A) Schematic of selection process to identify candidate MEFC-dependent enhancers from integrated snRNA-seq and snATAC-seq data. B) Genome browser tracks displaying snATAC-seq accessibility profiles, MEF2C ChIP-seq occupancy profiles (Akerberg et al. 2019), and H3K27ac ChIP-seq occupancy profiles (Nord et al. 2013) at example loci containing IFT-specific (left), V-specific (middle), and OFT-specific (right) candidate enhancers (yellow highlights). C) Genome browser tracks displaying snATAC-seq accessibility profiles, MEF2C ChIP-seq occupancy profiles (Akerberg et al. 2019), and H3K27ac ChIP-seq occupancy profiles (Nord et al. 2013) at the Myh6/Myh7 locus, which contains two candidate enhancers with IFT-specific altered accessibility (yellow highlights, MVEB1 and MVEB2) that overlap with regions found in the VISTA Enhancer Browser database (Visel et al. 2007). D) Images of E11.5 mouse embryos from the Vista Enhancer Browser database (Visel et al. 2007) demonstrating positive enhancer activity of regions that overlap with candidates MVEB1 and MVEB2. E) Schematic of the Tol2 transgenesis assay used to screen candidate enhancers in zebrafish. Elements of this panel were created in BioRender. B, B. (2024) https://BioRender.com/h83r503. F) Representative ventral view images of Tg(cmlc2:mCherry) zebrafish embryos at 72 hours post-fertilization (hpf) injected with candidate enhancers that demonstrated positive activity in the heart. Boxed area in the representative brightfield image (left) indicates the anatomical region of interest captured in the fluorescent images. G) Schematic representation of the observed onset of enhancer activity for candidate enhancers that demonstrated positive activity in the heart. H) Representative ventral view images of Tg(cmlc2:mCherry) zebrafish embryos at 24 and 72 hpf injected with MVEB2:eGFP or MVEB6:eGFP reporter constructs. Scale bars = 100 μm.

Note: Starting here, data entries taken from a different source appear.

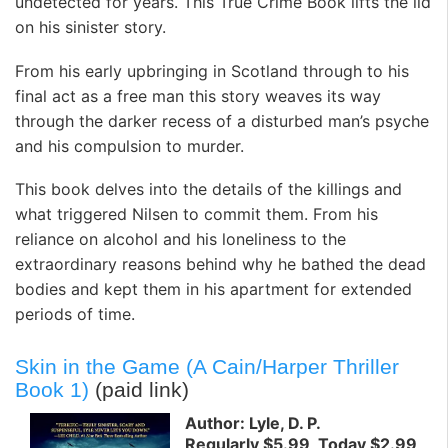
undetected for years. This True Crime Book lifts the lid
on his sinister story.
From his early upbringing in Scotland through to his
final act as a free man this story weaves its way
through the darker recess of a disturbed man’s psyche
and his compulsion to murder.
This book delves into the details of the killings and
what triggered Nilsen to commit them. From his
reliance on alcohol and his loneliness to the
extraordinary reasons behind why he bathed the dead
bodies and kept them in his apartment for extended
periods of time.
Skin in the Game (A Cain/Harper Thriller
Book 1)
(paid link)
Author: Lyle, D. P.
Regularly $5.99, Today $2.99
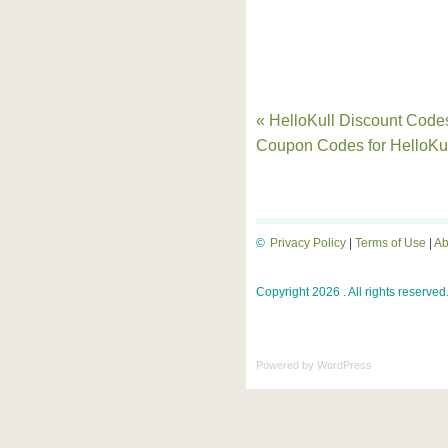
« HelloKull Discount Code
Coupon Codes for HelloKu
©
Privacy Policy
|
Terms of Use
|
Ab
Copyright 2026 . All rights reserved
Powered by
WordPress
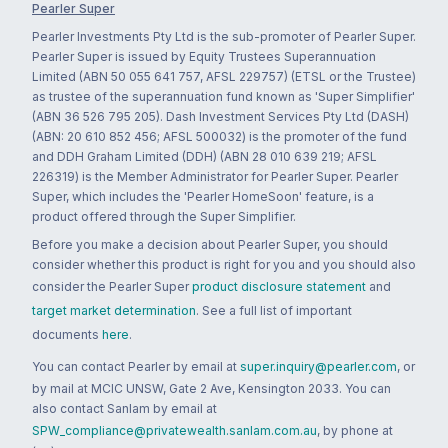
Pearler Super
Pearler Investments Pty Ltd is the sub-promoter of Pearler Super.
Pearler Super is issued by Equity Trustees Superannuation
Limited (ABN 50 055 641 757, AFSL 229757) (ETSL or the Trustee)
as trustee of the superannuation fund known as 'Super Simplifier'
(ABN 36 526 795 205). Dash Investment Services Pty Ltd (DASH)
(ABN: 20 610 852 456; AFSL 500032) is the promoter of the fund
and DDH Graham Limited (DDH) (ABN 28 010 639 219; AFSL
226319) is the Member Administrator for Pearler Super. Pearler
Super, which includes the 'Pearler HomeSoon' feature, is a
product offered through the Super Simplifier.
Before you make a decision about Pearler Super, you should
consider whether this product is right for you and you should also
consider the Pearler Super
product disclosure statement
and
target market determination
. See a full list of important
documents
here
.
You can contact Pearler by email at
super.inquiry@pearler.com
, or
by mail at MCIC UNSW, Gate 2 Ave, Kensington 2033. You can
also contact Sanlam by email at
SPW_compliance@privatewealth.sanlam.com.au
, by phone at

Figure 6:. Loss of MEF2C induces an overactive posteriorized gene regulatory network that is partially rescued by reduced NR2F2 dosage.

A) TF binding motif enrichment analysis for gained DARs in Mef2c KO relative to WT IFT-CMs at E8.5. B) Pie charts showing the proportion of lost or gained DARs (Mef2c KO relative to WT) containing NR and MEF2C motifs or only NR motifs. C) Odds ratio analysis for NR2F2 target genes (Rouillard et al. 2016) amongst DEGs up-regulated in Mef2c KO IFT-CMs. p-value calculated using Fisher’s exact test. D) Ridge plot displaying module scores for up-regulated NR2F2 targets in Mef2c KO and WT heart tube segments. E) Inferred GRNs constructed for Mef2c KO and WT IFT-CMs at E8.5 and E9. Boxed region of E8.5 WT GRN is shown at higher magnification in (F). F) Schematic of in silico simulated Mef2c KO in the E8.5 WT GRN. G) Results of GRN validation displaying the high accuracy (74%) of predicted relative to measured gene expression changes at E9. H) Visualizations of subnetworks consisting of 12 cardiac TFs and the top 100 DEGs within the WT and Mef2c KO E8.5 IFT-CM GRNs. I) Visualization of direct NR2F2 interactions in the WT and Mef2c KO E8.5 IFT-CM GRNs. Direct interactions that occur upon Mef2c KO are highlighted. #, mis-regulated DEG in Mef2c KO IFT-CMs at E8.5; *, Direct target of NR2F2 (Rouillard et al. 2016). J-K) Immunofluorescent staining of cardiac Troponin T (cTnT, green) in representative E9.5 embryos (18–24 somites) collected from Mef2c^+/−;Nr2f2^+/− to Mef2c^+/− crosses. Boxed regions in (J) are shown at higher magnification in (K). Arrows point to the ventricle, which is expanded in Mef2c^−/−;Nr2f2^+/− embryos compared to Mef2c^−/− embryos. Asterisks mark the atria, which are better developed and have undergone more looping in Mef2c^−/−;Nr2f2^+/− embryos compared to Mef2c^−/− embryos. n=5 Mef2c^−/− and n=7 Mef2c^−/−;Nr2f2^+/− embryos from 7 independent litters. Scale bars = 200 μm.